╭──

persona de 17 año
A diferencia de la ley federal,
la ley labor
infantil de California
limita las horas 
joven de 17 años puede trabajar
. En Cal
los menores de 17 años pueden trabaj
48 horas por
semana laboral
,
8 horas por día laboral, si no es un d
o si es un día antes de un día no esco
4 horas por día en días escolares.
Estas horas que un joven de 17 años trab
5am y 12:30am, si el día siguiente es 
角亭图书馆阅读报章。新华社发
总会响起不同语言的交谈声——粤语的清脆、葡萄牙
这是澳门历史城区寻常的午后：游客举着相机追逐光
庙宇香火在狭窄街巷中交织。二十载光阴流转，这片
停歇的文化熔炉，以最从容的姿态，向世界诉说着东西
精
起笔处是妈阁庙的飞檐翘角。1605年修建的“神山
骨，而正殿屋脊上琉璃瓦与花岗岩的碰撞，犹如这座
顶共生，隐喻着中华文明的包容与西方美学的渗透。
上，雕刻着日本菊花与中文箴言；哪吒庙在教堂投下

╰──
╭──

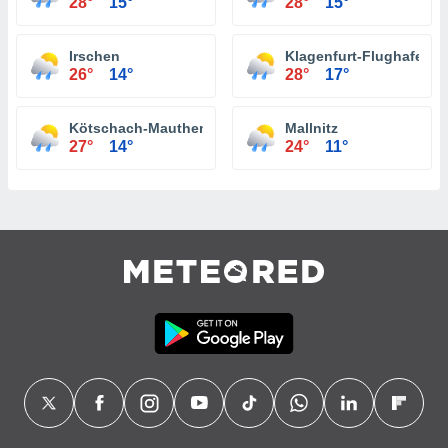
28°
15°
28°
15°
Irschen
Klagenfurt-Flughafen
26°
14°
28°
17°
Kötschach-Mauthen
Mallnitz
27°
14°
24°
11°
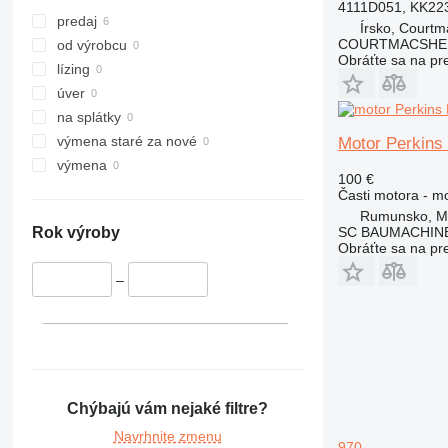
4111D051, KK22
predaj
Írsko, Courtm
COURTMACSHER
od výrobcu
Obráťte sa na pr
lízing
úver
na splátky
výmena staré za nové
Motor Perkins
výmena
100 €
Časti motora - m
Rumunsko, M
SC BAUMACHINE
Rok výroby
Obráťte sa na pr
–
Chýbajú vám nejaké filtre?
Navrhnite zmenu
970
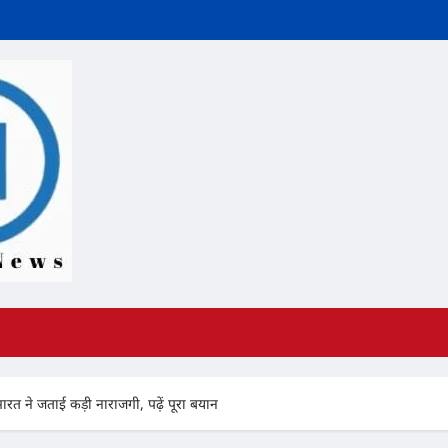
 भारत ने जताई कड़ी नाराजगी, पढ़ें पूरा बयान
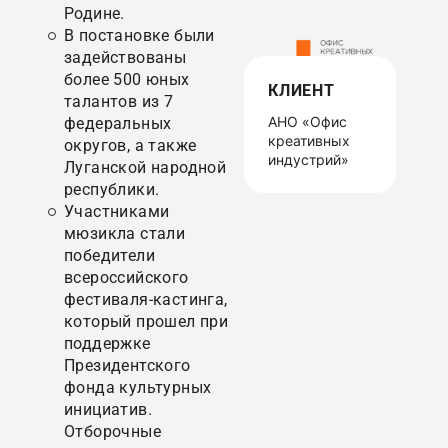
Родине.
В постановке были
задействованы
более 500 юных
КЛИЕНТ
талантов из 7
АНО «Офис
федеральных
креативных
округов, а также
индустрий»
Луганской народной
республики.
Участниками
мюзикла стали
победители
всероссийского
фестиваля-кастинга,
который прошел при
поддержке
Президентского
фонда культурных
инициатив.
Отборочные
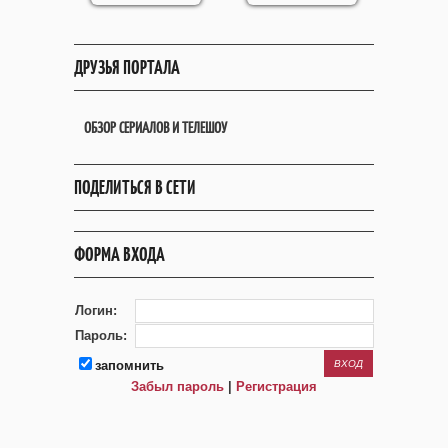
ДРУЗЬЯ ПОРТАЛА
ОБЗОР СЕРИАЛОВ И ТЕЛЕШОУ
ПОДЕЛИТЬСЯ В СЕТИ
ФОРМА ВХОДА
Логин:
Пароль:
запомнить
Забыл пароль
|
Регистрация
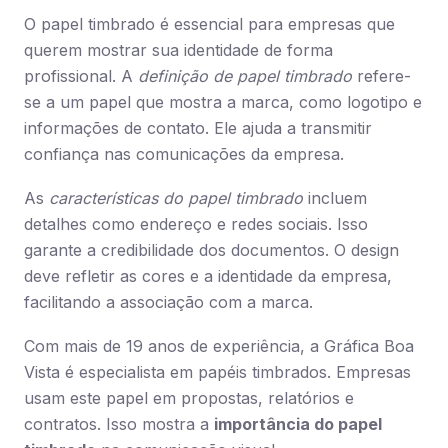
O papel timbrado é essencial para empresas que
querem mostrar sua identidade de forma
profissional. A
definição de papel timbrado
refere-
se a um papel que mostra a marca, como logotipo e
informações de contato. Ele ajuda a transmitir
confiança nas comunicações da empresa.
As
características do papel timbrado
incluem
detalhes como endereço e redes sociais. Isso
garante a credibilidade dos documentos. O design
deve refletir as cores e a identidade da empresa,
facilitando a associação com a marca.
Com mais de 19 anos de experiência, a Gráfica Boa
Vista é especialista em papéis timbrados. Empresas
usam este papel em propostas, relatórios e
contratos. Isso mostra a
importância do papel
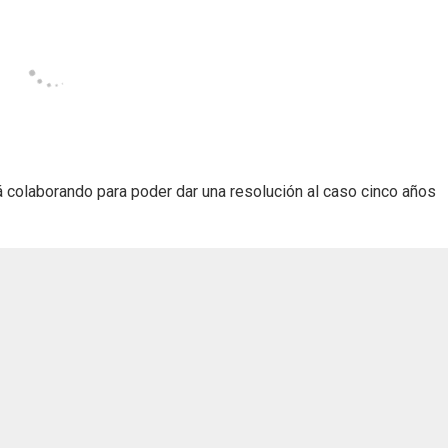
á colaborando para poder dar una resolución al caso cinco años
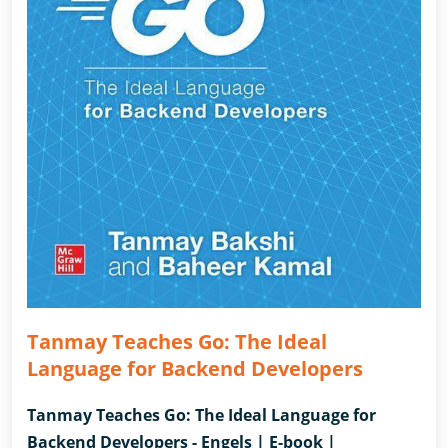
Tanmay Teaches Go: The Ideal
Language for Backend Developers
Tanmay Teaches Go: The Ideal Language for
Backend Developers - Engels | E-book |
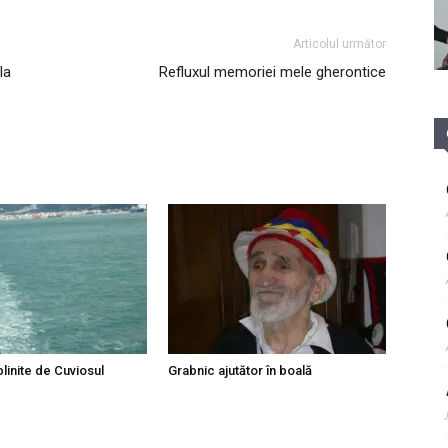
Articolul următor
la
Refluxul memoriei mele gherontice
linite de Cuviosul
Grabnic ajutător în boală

╰──

Aim of the task: If a line in the entries includes the word "años", copy that line out.

Solution for this task:
joven de 17 años puede trabajar
los menores de 17 años pueden trabaj
Estas horas que un joven de 17 años trab
á colaborando para poder dar una resolución al caso cinco años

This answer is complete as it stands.